The big advantage of walled gardens
There is no question that walled gardens offer a big advantage when it comes to customer centricity. They solve the severe challenges of connecting first-party data to media environments – something that even the likes of Adobe and Salesforce are still grappling with.
While technically possible for the cloud vendors to enable this, making it easy, and doing it at scale are not yet realities. Walled gardens like Facebook are making it simple for brands to integrate their data in this way and offer reach at scale.
Are they a long-term solution?
While the flow of marketing dollars to these platforms proves their worth, we need to question at what cost, and contemplate whether they are encouraging or hindering true convergence and customer centricity.
Not only do brands give up control of their content; they give up control over their data, and their access to customer insight. The walled gardens typically do not return data that is granular enough for use outside of their precincts, but because they are superficially so effective and easy to use, brands simply iterate their tactics across the various platforms. To a large degree brands are handing ownership of their customers to the platforms, in the same way CPG companies over the years have handed ownership to the trade. This is dangerous in a world where customers’ expectation has been forever re-set by the likes of Amazon and Netflix.
…brands need to find a way to deliver the same performance, in media neutral environments.
These considerations beg the question: are walled gardens a long-term marketing and publishing solution for brands?
One could certainly contend that there is a least a degree of strategy that a brand can bring to bear on walled garden marketing. There is still room for smart thinking and insightful use of the various tools that the platforms provide. The sheer levels of nuance in the targeting abilities at ones disposal are a good argument for walled garden marketing in themselves.
Walled gardens, or just another silo?
There are however strategic drawbacks. The biggest drawback is that the very concept of walled gardens runs contrary to the rapid trend towards convergence around the customer, and simply creates another silo within which to manage customers.
By and large the platforms operate independently of each other, and there is no doubt new silos will be created. Sleeping giants like Amazon wait in the wings and the activity in the telco sector is destined to bring more.
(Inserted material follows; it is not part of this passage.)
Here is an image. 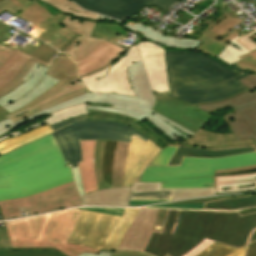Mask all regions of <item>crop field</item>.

All of it largely self-serving, which will only create more fragmentation in a marketing world desperately trying to converge around the customer.
In effect, then, the current walled gardens are merely replicating the siloed legacy situation and lack of orchestration in a new realm. In an era where the wind is blowing in the opposite direction, a shrewd brand would do well to not create too much of a dependency on them.
But to solve this, brands need to find a way to deliver the same performance, in media neutral environments. That requires better organization of data, improved operating models and customer centric go to market strategies, and critically, media-neutral technology platforms that can not only replicate the success and scale of the walled gardens, but the simplicity and ease of workflow. While a lot of this responsibility sits with brands, much is also incumbent upon the marketing cloud vendors. I don’t believe that Salesforce or Adobe are there yet, but looking at their strategy, acquisitions and cloud re-structuring, I’d say the race is on.